● **Directions for this task**: Exact reproduction is required for all entries.

● **Exercise data**:
★ ★ ★ ★
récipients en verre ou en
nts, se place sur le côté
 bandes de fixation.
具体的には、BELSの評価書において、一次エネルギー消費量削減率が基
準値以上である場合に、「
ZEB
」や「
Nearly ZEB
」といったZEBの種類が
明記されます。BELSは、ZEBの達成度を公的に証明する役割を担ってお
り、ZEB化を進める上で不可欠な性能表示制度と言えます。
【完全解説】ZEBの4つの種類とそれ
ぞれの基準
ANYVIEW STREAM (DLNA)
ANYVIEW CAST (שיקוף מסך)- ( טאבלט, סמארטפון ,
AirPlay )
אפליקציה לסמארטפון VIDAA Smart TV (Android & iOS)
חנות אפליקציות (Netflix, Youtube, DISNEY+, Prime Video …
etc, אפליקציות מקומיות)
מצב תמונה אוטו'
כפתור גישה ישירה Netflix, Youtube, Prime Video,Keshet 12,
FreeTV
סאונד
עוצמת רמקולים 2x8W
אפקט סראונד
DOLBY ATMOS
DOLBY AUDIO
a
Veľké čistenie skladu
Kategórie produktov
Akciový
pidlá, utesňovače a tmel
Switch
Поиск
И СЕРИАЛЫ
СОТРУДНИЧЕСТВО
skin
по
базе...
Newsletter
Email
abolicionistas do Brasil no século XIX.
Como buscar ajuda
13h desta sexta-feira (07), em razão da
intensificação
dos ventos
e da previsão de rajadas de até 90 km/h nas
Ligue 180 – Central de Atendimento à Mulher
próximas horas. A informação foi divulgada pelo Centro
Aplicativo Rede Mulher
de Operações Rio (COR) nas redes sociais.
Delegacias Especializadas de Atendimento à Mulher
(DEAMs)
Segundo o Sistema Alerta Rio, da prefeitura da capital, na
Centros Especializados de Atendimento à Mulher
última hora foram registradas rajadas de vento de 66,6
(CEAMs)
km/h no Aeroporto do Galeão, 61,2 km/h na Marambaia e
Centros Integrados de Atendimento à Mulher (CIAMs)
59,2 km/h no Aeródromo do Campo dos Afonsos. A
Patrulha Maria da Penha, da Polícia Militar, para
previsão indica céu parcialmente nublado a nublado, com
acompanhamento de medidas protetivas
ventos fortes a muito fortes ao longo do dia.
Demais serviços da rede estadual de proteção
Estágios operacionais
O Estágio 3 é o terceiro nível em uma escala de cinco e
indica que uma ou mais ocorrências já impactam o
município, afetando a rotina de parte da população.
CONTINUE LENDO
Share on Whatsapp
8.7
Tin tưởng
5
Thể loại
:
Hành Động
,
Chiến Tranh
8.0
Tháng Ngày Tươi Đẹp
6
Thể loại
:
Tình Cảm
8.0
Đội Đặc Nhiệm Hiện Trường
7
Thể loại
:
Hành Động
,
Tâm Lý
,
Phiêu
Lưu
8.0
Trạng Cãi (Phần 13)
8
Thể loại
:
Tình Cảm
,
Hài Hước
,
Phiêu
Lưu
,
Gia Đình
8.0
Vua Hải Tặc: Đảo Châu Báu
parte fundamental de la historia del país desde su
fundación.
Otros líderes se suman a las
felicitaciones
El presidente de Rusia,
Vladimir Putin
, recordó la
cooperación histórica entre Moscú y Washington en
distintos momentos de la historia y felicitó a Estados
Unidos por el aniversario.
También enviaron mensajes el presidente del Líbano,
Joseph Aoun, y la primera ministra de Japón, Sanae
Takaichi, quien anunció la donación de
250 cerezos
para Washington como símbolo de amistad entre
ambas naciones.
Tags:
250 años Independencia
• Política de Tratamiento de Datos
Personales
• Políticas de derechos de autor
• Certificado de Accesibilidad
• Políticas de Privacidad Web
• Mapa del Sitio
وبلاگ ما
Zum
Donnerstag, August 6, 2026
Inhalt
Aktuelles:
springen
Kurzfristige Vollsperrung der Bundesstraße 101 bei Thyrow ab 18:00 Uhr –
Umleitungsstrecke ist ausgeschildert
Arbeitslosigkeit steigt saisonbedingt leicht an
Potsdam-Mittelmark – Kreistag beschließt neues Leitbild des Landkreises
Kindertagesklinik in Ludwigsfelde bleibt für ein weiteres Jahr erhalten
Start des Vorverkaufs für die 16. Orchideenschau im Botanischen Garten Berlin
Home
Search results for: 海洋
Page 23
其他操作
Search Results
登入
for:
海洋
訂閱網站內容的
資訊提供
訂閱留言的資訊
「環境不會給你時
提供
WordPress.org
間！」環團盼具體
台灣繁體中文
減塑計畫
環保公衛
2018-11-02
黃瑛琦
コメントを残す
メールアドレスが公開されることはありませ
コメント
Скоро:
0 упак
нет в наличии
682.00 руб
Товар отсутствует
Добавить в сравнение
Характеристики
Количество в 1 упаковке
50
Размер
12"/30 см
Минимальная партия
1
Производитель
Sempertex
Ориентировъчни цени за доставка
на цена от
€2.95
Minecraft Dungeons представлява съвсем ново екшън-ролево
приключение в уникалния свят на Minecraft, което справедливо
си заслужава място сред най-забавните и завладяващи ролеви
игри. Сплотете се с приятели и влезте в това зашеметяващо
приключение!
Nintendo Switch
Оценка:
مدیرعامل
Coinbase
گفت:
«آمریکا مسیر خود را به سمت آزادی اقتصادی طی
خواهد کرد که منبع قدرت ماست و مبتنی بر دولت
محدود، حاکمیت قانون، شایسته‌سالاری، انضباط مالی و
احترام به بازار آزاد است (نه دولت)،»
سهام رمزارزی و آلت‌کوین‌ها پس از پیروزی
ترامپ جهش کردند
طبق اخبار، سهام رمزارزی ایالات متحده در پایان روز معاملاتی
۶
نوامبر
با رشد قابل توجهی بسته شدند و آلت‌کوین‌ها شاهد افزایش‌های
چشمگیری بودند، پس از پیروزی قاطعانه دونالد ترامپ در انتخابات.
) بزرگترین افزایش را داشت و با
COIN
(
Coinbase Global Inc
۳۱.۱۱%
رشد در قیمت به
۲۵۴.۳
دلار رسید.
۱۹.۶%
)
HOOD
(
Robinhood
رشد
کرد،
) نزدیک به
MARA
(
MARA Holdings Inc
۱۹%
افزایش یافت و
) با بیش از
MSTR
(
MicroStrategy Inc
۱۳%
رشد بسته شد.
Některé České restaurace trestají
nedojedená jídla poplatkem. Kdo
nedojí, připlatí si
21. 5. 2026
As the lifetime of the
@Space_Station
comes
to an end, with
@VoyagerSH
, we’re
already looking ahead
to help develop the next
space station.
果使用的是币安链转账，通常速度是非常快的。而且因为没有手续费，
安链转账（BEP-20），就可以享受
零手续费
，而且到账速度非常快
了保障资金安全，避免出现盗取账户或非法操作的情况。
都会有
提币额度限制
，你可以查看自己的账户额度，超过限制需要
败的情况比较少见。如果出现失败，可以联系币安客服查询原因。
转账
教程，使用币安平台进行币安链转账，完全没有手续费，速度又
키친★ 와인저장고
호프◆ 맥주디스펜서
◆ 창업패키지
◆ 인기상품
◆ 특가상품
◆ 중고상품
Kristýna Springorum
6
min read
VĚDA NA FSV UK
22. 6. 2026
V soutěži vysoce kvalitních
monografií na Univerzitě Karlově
★ ★ ★ ★
● **Answer area**:
récipients en verre ou en
nts, se place sur le côté
 bandes de fixation.
具体的には、BELSの評価書において、一次エネルギー消費量削減率が基
準値以上である場合に、「
ZEB
」や「
Nearly ZEB
」といったZEBの種類が
明記されます。BELSは、ZEBの達成度を公的に証明する役割を担ってお
り、ZEB化を進める上で不可欠な性能表示制度と言えます。
【完全解説】ZEBの4つの種類とそれ
ぞれの基準
ANYVIEW STREAM (DLNA)
ANYVIEW CAST (שיקוף מסך)- ( טאבלט, סמארטפון ,
AirPlay )
אפליקציה לסמארטפון VIDAA Smart TV (Android & iOS)
חנות אפליקציות (Netflix, Youtube, DISNEY+, Prime Video …
etc, אפליקציות מקומיות)
מצב תמונה אוטו'
כפתור גישה ישירה Netflix, Youtube, Prime Video,Keshet 12,
FreeTV
סאונד
עוצמת רמקולים 2x8W
אפקט סראונד
DOLBY ATMOS
DOLBY AUDIO
a
Veľké čistenie skladu
Kategórie produktov
Akciový
pidlá, utesňovače a tmel
Switch
Поиск
И СЕРИАЛЫ
СОТРУДНИЧЕСТВО
skin
по
базе...
Newsletter
Email
abolicionistas do Brasil no século XIX.
Como buscar ajuda
13h desta sexta-feira (07), em razão da
intensificação
dos ventos
e da previsão de rajadas de até 90 km/h nas
Ligue 180 – Central de Atendimento à Mulher
próximas horas. A informação foi divulgada pelo Centro
Aplicativo Rede Mulher
de Operações Rio (COR) nas redes sociais.
Delegacias Especializadas de Atendimento à Mulher
(DEAMs)
Segundo o Sistema Alerta Rio, da prefeitura da capital, na
Centros Especializados de Atendimento à Mulher
última hora foram registradas rajadas de vento de 66,6
(CEAMs)
km/h no Aeroporto do Galeão, 61,2 km/h na Marambaia e
Centros Integrados de Atendimento à Mulher (CIAMs)
59,2 km/h no Aeródromo do Campo dos Afonsos. A
Patrulha Maria da Penha, da Polícia Militar, para
previsão indica céu parcialmente nublado a nublado, com
acompanhamento de medidas protetivas
ventos fortes a muito fortes ao longo do dia.
Demais serviços da rede estadual de proteção
Estágios operacionais
O Estágio 3 é o terceiro nível em uma escala de cinco e
indica que uma ou mais ocorrências já impactam o
município, afetando a rotina de parte da população.
CONTINUE LENDO
Share on Whatsapp
8.7
Tin tưởng
5
Thể loại
:
Hành Động
,
Chiến Tranh
8.0
Tháng Ngày Tươi Đẹp
6
Thể loại
:
Tình Cảm
8.0
Đội Đặc Nhiệm Hiện Trường
7
Thể loại
:
Hành Động
,
Tâm Lý
,
Phiêu
Lưu
8.0
Trạng Cãi (Phần 13)
8
Thể loại
:
Tình Cảm
,
Hài Hước
,
Phiêu
Lưu
,
Gia Đình
8.0
Vua Hải Tặc: Đảo Châu Báu
parte fundamental de la historia del país desde su
fundación.
Otros líderes se suman a las
felicitaciones
El presidente de Rusia,
Vladimir Putin
, recordó la
cooperación histórica entre Moscú y Washington en
distintos momentos de la historia y felicitó a Estados
Unidos por el aniversario.
También enviaron mensajes el presidente del Líbano,
Joseph Aoun, y la primera ministra de Japón, Sanae
Takaichi, quien anunció la donación de
250 cerezos
para Washington como símbolo de amistad entre
ambas naciones.
Tags:
250 años Independencia
• Política de Tratamiento de Datos
Personales
• Políticas de derechos de autor
• Certificado de Accesibilidad
• Políticas de Privacidad Web
• Mapa del Sitio
وبلاگ ما
Zum
Donnerstag, August 6, 2026
Inhalt
Aktuelles:
springen
Kurzfristige Vollsperrung der Bundesstraße 101 bei Thyrow ab 18:00 Uhr –
Umleitungsstrecke ist ausgeschildert
Arbeitslosigkeit steigt saisonbedingt leicht an
Potsdam-Mittelmark – Kreistag beschließt neues Leitbild des Landkreises
Kindertagesklinik in Ludwigsfelde bleibt für ein weiteres Jahr erhalten
Start des Vorverkaufs für die 16. Orchideenschau im Botanischen Garten Berlin
Home
Search results for: 海洋
Page 23
其他操作
Search Results
登入
for:
海洋
訂閱網站內容的
資訊提供
訂閱留言的資訊
「環境不會給你時
提供
WordPress.org
間！」環團盼具體
台灣繁體中文
減塑計畫
環保公衛
2018-11-02
黃瑛琦
コメントを残す
メールアドレスが公開されることはありませ
コメント
Скоро:
0 упак
нет в наличии
682.00 руб
Товар отсутствует
Добавить в сравнение
Характеристики
Количество в 1 упаковке
50
Размер
12"/30 см
Минимальная партия
1
Производитель
Sempertex
Ориентировъчни цени за доставка
на цена от
€2.95
Minecraft Dungeons представлява съвсем ново екшън-ролево
приключение в уникалния свят на Minecraft, което справедливо
си заслужава място сред най-забавните и завладяващи ролеви
игри. Сплотете се с приятели и влезте в това зашеметяващо
приключение!
Nintendo Switch
Оценка:
مدیرعامل
Coinbase
گفت:
«آمریکا مسیر خود را به سمت آزادی اقتصادی طی
خواهد کرد که منبع قدرت ماست و مبتنی بر دولت
محدود، حاکمیت قانون، شایسته‌سالاری، انضباط مالی و
احترام به بازار آزاد است (نه دولت)،»
سهام رمزارزی و آلت‌کوین‌ها پس از پیروزی
ترامپ جهش کردند
طبق اخبار، سهام رمزارزی ایالات متحده در پایان روز معاملاتی
۶
نوامبر
با رشد قابل توجهی بسته شدند و آلت‌کوین‌ها شاهد افزایش‌های
چشمگیری بودند، پس از پیروزی قاطعانه دونالد ترامپ در انتخابات.
) بزرگترین افزایش را داشت و با
COIN
(
Coinbase Global Inc
۳۱.۱۱%
رشد در قیمت به
۲۵۴.۳
دلار رسید.
۱۹.۶%
)
HOOD
(
Robinhood
رشد
کرد،
) نزدیک به
MARA
(
MARA Holdings Inc
۱۹%
افزایش یافت و
) با بیش از
MSTR
(
MicroStrategy Inc
۱۳%
رشد بسته شد.
Některé České restaurace trestají
nedojedená jídla poplatkem. Kdo
nedojí, připlatí si
21. 5. 2026
As the lifetime of the
@Space_Station
comes
to an end, with
@VoyagerSH
, we’re
already looking ahead
to help develop the next
space station.
果使用的是币安链转账，通常速度是非常快的。而且因为没有手续费，
安链转账（BEP-20），就可以享受
零手续费
，而且到账速度非常快
了保障资金安全，避免出现盗取账户或非法操作的情况。
都会有
提币额度限制
，你可以查看自己的账户额度，超过限制需要
败的情况比较少见。如果出现失败，可以联系币安客服查询原因。
转账
教程，使用币安平台进行币安链转账，完全没有手续费，速度又
키친★ 와인저장고
호프◆ 맥주디스펜서
◆ 창업패키지
◆ 인기상품
◆ 특가상품
◆ 중고상품
Kristýna Springorum
6
min read
VĚDA NA FSV UK
22. 6. 2026
V soutěži vysoce kvalitních
monografií na Univerzitě Karlově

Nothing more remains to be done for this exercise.